### EXERCISE TASK 1
According to the passage about TUSD desegregation, how many years has Berlin chaired the Independent Citizens Committee?
### EXERCISE TASK 2
From the passage about TUSD desegregation, print the part that opens with the words containing "Berlin, who moved" and closes with "as Mendoza's lawyer.".

### PASSAGE TO READ
[start]

The court settlement also called for a citizens committee to monitor TUSD's desegregation efforts. Berlin has been a member of that committee, called the Independent Citizens Committee, for eight years.

His entry into TUSD desegregation and school politics originated, as he tells it, from an offer he made to Joel T. Ireland, a lawyer and failed congressional candidate who has exerted considerable power over TUSD as a four-term member of the TUSD board.

On a stroll at the conclusion of a trial where they lined up against each other, Berlin says he told Ireland that he was at a point in his career when he wanted to do something else, including public service. He wanted to give back, he says.

Ireland nominated Berlin to the Independent Citizens Committee, a move that, like most Ireland ideas, sailed through with swift approval by the full TUSD board.

With the federal court sidelined with no direct power to monitor TUSD's desegregation efforts, the Independent Citizens Committee had the key role.

Does it share the responsibility for TUSD's failure?

"Good question," says Berlin, who has chaired the committee for two years.

Berlin at first offered a defense that underscored the committee's function. "On the other hand, I think it would be fair to say that it could report more strongly, more clearly, and become more visible."

Berlin, who moved out of TUSD four years ago and lives and works out of a Skyline Drive foothills address, stepped up efforts to make the committee more recognized last summer as his sponsor, Ireland, won approval to jack up TUSD taxes 8.3 percent to puff up desegregation spending by 15 percent. Ireland scoffed at the tax increase, which targeted all non-residential property, as a "fantasy" increase because he and other homeowners were exempt, protected by state law that caps property taxes for homeowners.

Berlin proudly authored op-ed pieces for the dailies and in November wrote a motion heavy with third-person references asking for appointment as Mendoza's lawyer.

"Mr. Berlin is uniquely qualified to represent the Mendoza plaintiffs," Berlin wrote as a headline to one section. "He has been on the ICC for eight years and its chairman for the last two; he is experienced with complex litigation; and he has recently been schooled in public administration."

[end]

### DATASET EXTRACT
[start]

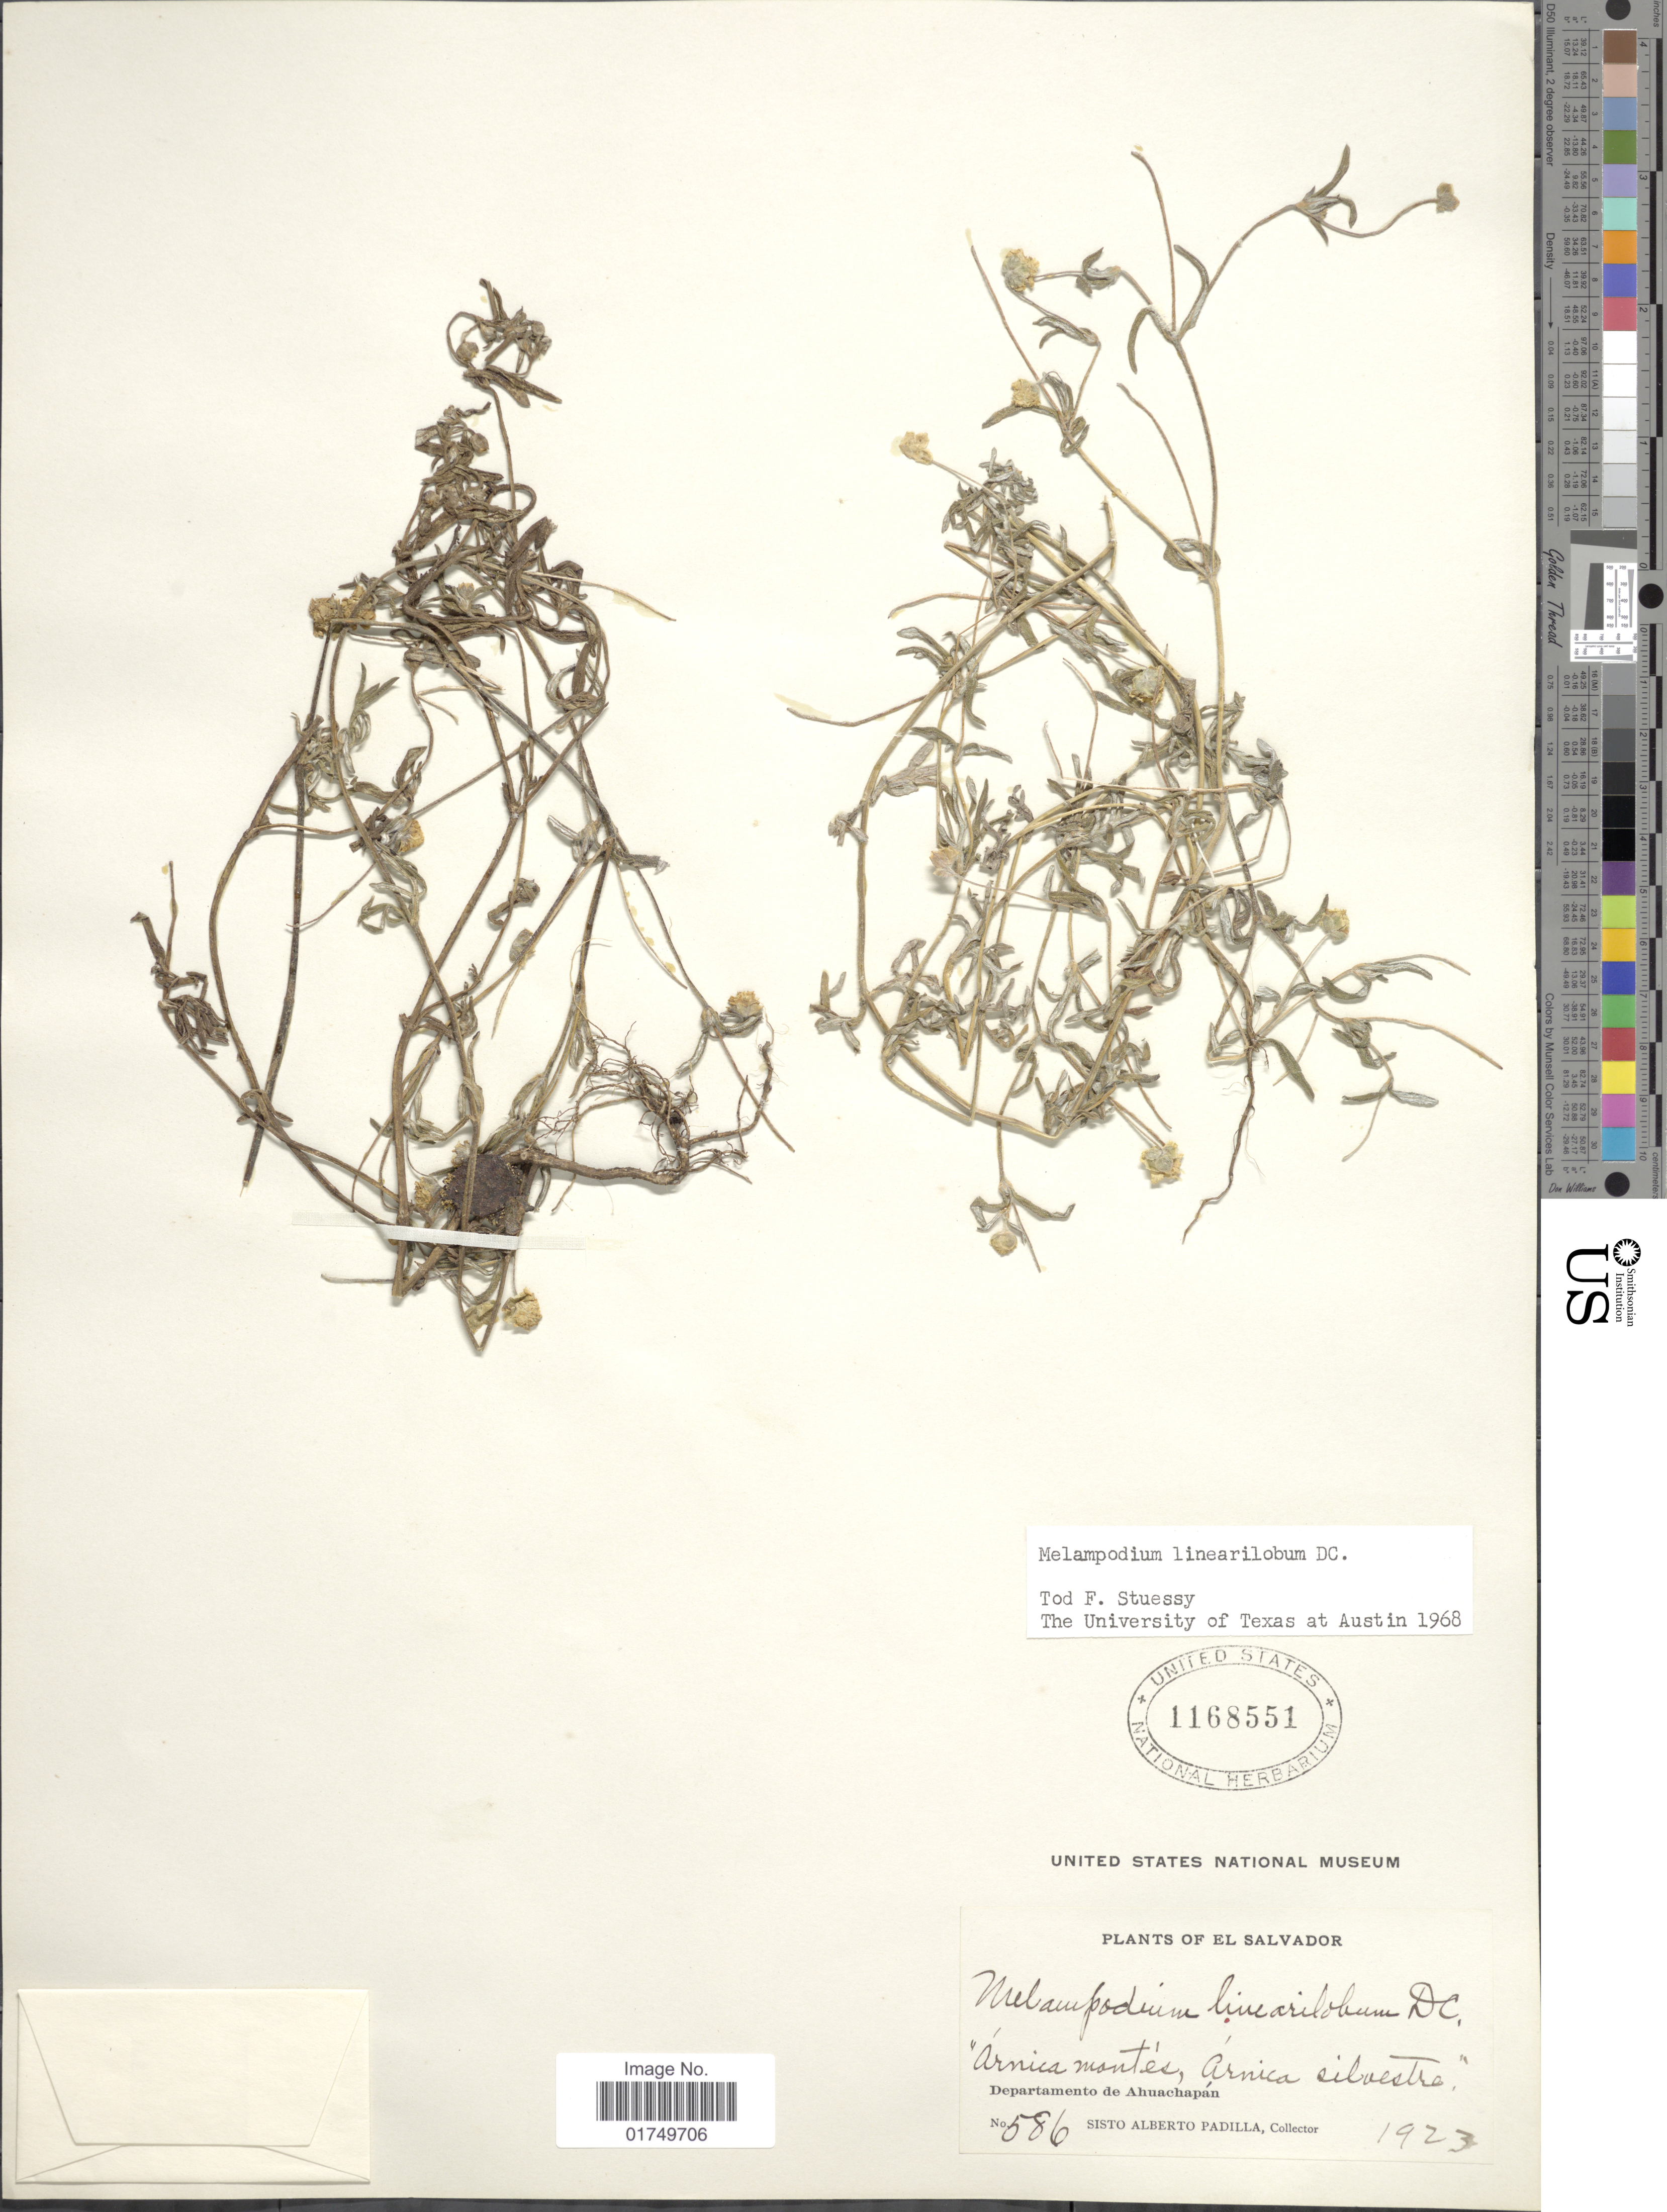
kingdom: Plantae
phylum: Tracheophyta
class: Magnoliopsida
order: Asterales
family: Asteraceae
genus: Melampodium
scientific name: Melampodium linearilobum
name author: DC.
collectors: S. A. Padilla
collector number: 586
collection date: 1923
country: El Salvador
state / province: Ahuachapan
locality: Arnica montès, Arnica silvestre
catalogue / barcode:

[end]

### ANSWER 1
Two years.

### ANSWER 2
Berlin, who moved out of TUSD four years ago and lives and works out of a Skyline Drive foothills address, stepped up efforts to make the committee more recognized last summer as his sponsor, Ireland, won approval to jack up TUSD taxes 8.3 percent to puff up desegregation spending by 15 percent. Ireland scoffed at the tax increase, which targeted all non-residential property, as a "fantasy" increase because he and other homeowners were exempt, protected by state law that caps property taxes for homeowners.

Berlin proudly authored op-ed pieces for the dailies and in November wrote a motion heavy with third-person references asking for appointment as Mendoza's lawyer.